- [Exercise details]
Return all of the lines below exactly as they are.

- [Input records]

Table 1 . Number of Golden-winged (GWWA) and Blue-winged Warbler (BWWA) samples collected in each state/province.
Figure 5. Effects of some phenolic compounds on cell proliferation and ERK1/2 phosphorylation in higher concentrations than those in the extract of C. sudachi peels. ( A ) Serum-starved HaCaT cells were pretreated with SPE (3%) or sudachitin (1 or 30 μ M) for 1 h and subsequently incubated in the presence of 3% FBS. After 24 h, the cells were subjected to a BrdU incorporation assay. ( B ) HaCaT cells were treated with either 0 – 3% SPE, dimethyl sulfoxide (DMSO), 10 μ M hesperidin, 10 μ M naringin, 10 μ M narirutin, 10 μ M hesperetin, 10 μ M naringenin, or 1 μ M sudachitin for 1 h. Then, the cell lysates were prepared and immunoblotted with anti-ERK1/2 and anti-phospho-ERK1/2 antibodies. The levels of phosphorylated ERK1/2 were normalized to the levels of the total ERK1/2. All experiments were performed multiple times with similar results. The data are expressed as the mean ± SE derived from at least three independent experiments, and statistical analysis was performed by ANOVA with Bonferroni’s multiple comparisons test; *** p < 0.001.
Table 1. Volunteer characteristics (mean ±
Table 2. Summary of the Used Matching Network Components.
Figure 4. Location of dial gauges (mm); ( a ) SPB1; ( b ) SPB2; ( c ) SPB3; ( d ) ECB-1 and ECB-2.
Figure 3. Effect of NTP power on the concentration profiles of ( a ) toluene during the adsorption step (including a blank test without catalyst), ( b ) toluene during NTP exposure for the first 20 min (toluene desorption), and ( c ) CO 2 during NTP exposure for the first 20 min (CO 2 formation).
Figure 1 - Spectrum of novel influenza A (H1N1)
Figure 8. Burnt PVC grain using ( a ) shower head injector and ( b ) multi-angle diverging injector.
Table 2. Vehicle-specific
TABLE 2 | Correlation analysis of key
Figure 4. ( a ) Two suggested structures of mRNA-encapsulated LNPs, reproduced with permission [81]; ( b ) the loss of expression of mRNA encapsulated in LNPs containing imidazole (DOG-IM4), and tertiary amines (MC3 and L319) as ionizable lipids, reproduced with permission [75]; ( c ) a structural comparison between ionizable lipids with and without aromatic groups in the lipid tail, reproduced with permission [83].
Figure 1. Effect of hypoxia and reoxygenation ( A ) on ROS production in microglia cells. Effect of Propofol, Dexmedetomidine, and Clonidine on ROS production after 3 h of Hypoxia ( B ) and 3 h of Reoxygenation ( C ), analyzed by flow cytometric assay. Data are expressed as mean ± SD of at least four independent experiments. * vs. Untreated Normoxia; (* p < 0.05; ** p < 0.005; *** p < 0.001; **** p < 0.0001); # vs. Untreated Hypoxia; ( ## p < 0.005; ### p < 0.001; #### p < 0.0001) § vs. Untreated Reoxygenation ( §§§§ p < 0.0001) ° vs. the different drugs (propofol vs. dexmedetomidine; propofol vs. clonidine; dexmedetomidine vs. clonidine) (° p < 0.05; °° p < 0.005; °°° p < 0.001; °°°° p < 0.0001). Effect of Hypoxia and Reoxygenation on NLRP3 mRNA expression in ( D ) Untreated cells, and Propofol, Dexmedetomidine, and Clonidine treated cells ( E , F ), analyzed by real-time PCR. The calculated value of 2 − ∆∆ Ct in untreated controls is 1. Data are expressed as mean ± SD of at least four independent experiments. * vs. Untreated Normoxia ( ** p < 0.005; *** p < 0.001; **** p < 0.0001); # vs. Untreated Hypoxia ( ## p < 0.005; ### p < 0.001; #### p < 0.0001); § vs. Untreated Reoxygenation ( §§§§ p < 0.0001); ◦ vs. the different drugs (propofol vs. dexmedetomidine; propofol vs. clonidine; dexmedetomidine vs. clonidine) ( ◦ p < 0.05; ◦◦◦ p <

- [Reply to the task]
Table 1 . Number of Golden-winged (GWWA) and Blue-winged Warbler (BWWA) samples collected in each state/province.
Figure 5. Effects of some phenolic compounds on cell proliferation and ERK1/2 phosphorylation in higher concentrations than those in the extract of C. sudachi peels. ( A ) Serum-starved HaCaT cells were pretreated with SPE (3%) or sudachitin (1 or 30 μ M) for 1 h and subsequently incubated in the presence of 3% FBS. After 24 h, the cells were subjected to a BrdU incorporation assay. ( B ) HaCaT cells were treated with either 0 – 3% SPE, dimethyl sulfoxide (DMSO), 10 μ M hesperidin, 10 μ M naringin, 10 μ M narirutin, 10 μ M hesperetin, 10 μ M naringenin, or 1 μ M sudachitin for 1 h. Then, the cell lysates were prepared and immunoblotted with anti-ERK1/2 and anti-phospho-ERK1/2 antibodies. The levels of phosphorylated ERK1/2 were normalized to the levels of the total ERK1/2. All experiments were performed multiple times with similar results. The data are expressed as the mean ± SE derived from at least three independent experiments, and statistical analysis was performed by ANOVA with Bonferroni’s multiple comparisons test; *** p < 0.001.
Table 1. Volunteer characteristics (mean ±
Table 2. Summary of the Used Matching Network Components.
Figure 4. Location of dial gauges (mm); ( a ) SPB1; ( b ) SPB2; ( c ) SPB3; ( d ) ECB-1 and ECB-2.
Figure 3. Effect of NTP power on the concentration profiles of ( a ) toluene during the adsorption step (including a blank test without catalyst), ( b ) toluene during NTP exposure for the first 20 min (toluene desorption), and ( c ) CO 2 during NTP exposure for the first 20 min (CO 2 formation).
Figure 1 - Spectrum of novel influenza A (H1N1)
Figure 8. Burnt PVC grain using ( a ) shower head injector and ( b ) multi-angle diverging injector.
Table 2. Vehicle-specific
TABLE 2 | Correlation analysis of key
Figure 4. ( a ) Two suggested structures of mRNA-encapsulated LNPs, reproduced with permission [81]; ( b ) the loss of expression of mRNA encapsulated in LNPs containing imidazole (DOG-IM4), and tertiary amines (MC3 and L319) as ionizable lipids, reproduced with permission [75]; ( c ) a structural comparison between ionizable lipids with and without aromatic groups in the lipid tail, reproduced with permission [83].
Figure 1. Effect of hypoxia and reoxygenation ( A ) on ROS production in microglia cells. Effect of Propofol, Dexmedetomidine, and Clonidine on ROS production after 3 h of Hypoxia ( B ) and 3 h of Reoxygenation ( C ), analyzed by flow cytometric assay. Data are expressed as mean ± SD of at least four independent experiments. * vs. Untreated Normoxia; (* p < 0.05; ** p < 0.005; *** p < 0.001; **** p < 0.0001); # vs. Untreated Hypoxia; ( ## p < 0.005; ### p < 0.001; #### p < 0.0001) § vs. Untreated Reoxygenation ( §§§§ p < 0.0001) ° vs. the different drugs (propofol vs. dexmedetomidine; propofol vs. clonidine; dexmedetomidine vs. clonidine) (° p < 0.05; °° p < 0.005; °°° p < 0.001; °°°° p < 0.0001). Effect of Hypoxia and Reoxygenation on NLRP3 mRNA expression in ( D ) Untreated cells, and Propofol, Dexmedetomidine, and Clonidine treated cells ( E , F ), analyzed by real-time PCR. The calculated value of 2 − ∆∆ Ct in untreated controls is 1. Data are expressed as mean ± SD of at least four independent experiments. * vs. Untreated Normoxia ( ** p < 0.005; *** p < 0.001; **** p < 0.0001); # vs. Untreated Hypoxia ( ## p < 0.005; ### p < 0.001; #### p < 0.0001); § vs. Untreated Reoxygenation ( §§§§ p < 0.0001); ◦ vs. the different drugs (propofol vs. dexmedetomidine; propofol vs. clonidine; dexmedetomidine vs. clonidine) ( ◦ p < 0.05; ◦◦◦ p <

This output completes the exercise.